Vingt ans après l’inauguration de l’exposition d’Ousmane Sow sur le Pont des Arts, (le 20 mars 1999), la Maire de Paris a choisi le 20 mars 2019, journée de la Francophonie et premier jour du printemps pour inaugurer l’œuvre pérenne en bronze Le couple de lutteurs issue de la série Nouba de l’artiste.

Anne Hidalgo et son adjoint Christophe Girard souhaitent célébrer un artiste populaire fondateur de l’art contemporain africain, qui a résidé à Paris pendant une vingtaine d’années, en accueillant place de Valois, 20 ans après le chant de triomphe du Pont des Arts, Le couple de lutteurs, corps à corps de la série des Nouba.

Ousmane Sow, devenu sculpteur à l’âge de 50 ans, après avoir exercé divers métiers (comme celui de kinésithérapeute), est un artiste rare, qui ne se contente pas de sculpter des corps de bronze et de boue, mais s’efforce de masser la douleur pour la faire disparaître. Avec ses Lutteurs, Ousmane Sow célèbre à jamais l’Afrique qui se bat pour exister et fait de ce continent le plus beau laboratoire du monde de demain.

La carrière d’artiste d’Ousmane Sow fut aussi courte que fulgurante. Mais sans doute doit-on à son passé de sculpteur anonyme et secret, dont il détruisit toute trace, l’éclatante maturité artistique dont firent preuve les œuvres qu’il n’accepta de montrer pour la première fois qu’à l’âge de cinquante ans : les Nouba. Elles furent aussitôt reconnues et sont aujourd’hui emblématiques de son travail. Présentés en 1987 au Centre Culturel Français de Dakar, le Nouba assis et le Nouba debout sont exposés dès 1992 à la Documenta de Kassel, et en 1995 à la Biennale de Venise. Suivra la naissance de trois séries africaines : les Masaï, les Zoulou, et les Peulh.
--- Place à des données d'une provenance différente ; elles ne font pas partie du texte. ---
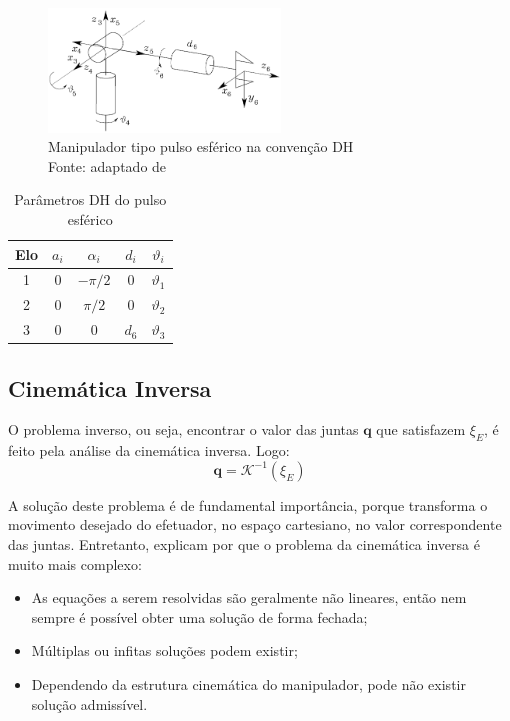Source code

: \begin{figure}[h]
	\centering 
 	\includegraphics[width=0.55\textwidth]{figs/tipica_dh}
 	\caption[Manipulador tipo pulso esférico na convenção DH]
 	{Manipulador tipo pulso esférico na convenção DH \\
 	Fonte: adaptado	de~\cite{sciavicco2012modelling}}
 	\label{fig::tipica_dh}
\end{figure}

%
\begin{table}
\centering
\caption{Parâmetros DH do pulso esférico}
\label{tab::param_dh}
\begin{tabular}{@{}ccccc@{}}
\toprule
Elo & $a_i$ & $\alpha_i$ & $d_i$ & $\vartheta_i$ \\ \midrule
1   & 0     & $-\pi/2$   & 0     & $\vartheta_1$ \\
2   & 0     & $\pi/2$    & 0     & $\vartheta_2$ \\
3   & 0     & 0          & $d_6$ & $\vartheta_3$ \\ \bottomrule
\end{tabular}
\end{table}
%

\subsection{Cinemática Inversa}\label{sec::ikin}

O problema inverso, ou seja, encontrar o valor das juntas $\mathbf{q}$ que
satisfazem $\xi_{E}$, é feito pela análise da cinemática inversa. Logo:
%
\begin{equation} \label{eq::invq}
	\mathbf{q} = \mathcal{K}^{-1}(\xi_{E})
\end{equation}
%

A solução deste problema é de fundamental importância, porque transforma o
movimento desejado do efetuador, no espaço cartesiano, no valor correspondente
das juntas. Entretanto, \citet{sciavicco2012modelling} explicam por que o
problema da cinemática inversa é muito mais complexo:
%
\begin{itemize}
  \item As equações a serem resolvidas são geralmente não lineares, então nem
  sempre é possível obter uma solução de forma fechada;
  \item Múltiplas ou infitas soluções podem existir;
  \item Dependendo da estrutura cinemática do manipulador, pode não existir
  solução admissível.
\end{itemize}
%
C’est seulement dix ans plus tard qu’Ousmane Sow entreprend la création de la série Petits Nouba, estimant n’avoir pas abouti la série Nouba de 1984 et souhaitant y ajouter quelques thèmes. Sculptant la plupart du temps des hommes en action, l’artiste fait de la lutte, la métaphore et le lieu même de son travail. S’attachant à représenter l’homme, il travaille par séries et s’intéresse aux ethnies d’Afrique puis d’Amérique, et puise son inspiration aussi bien dans la photographie que dans le cinéma, l’histoire ou l’ethnologie.

En 1999, à Paris, sur le Pont des Arts, entre le Louvre et l’Académie, s’installent en majesté les séries africaines, mais aussi La Bataille de Little Big Horn qui vient de naître. Un acte fort pour la reconnaissance de son œuvre et une fierté pour l’Afrique, ce continent auquel il pense en acceptant la proposition d’entrer sous la Coupole.

Si la sculpture originale, acquise par les Abattoirs de Toulouse, n’a pu rejoindre le Pont des Arts en 1999, sa force tranquille et tragique n’en demeure pas moins emblématique de la série. Fondu en bronze afin d’en prolonger le silence et la fureur, et dressé place de Valois, 20 ans après le pont des Arts, le couple de lutteurs corps à corps exprime en un pas de deux d’éternité la lutte de l’homme qui se bat envers et contre tout. Ousmane Sow replace l’âme au cœur de la sculpture et l’Afrique au cœur de l’Europe.

L’Œuvre a été acquise dans le cadre du projet « les œuvres d’art investissent la rue », proposé et décidé par les Parisiennes dans le cadre du Budget participatif.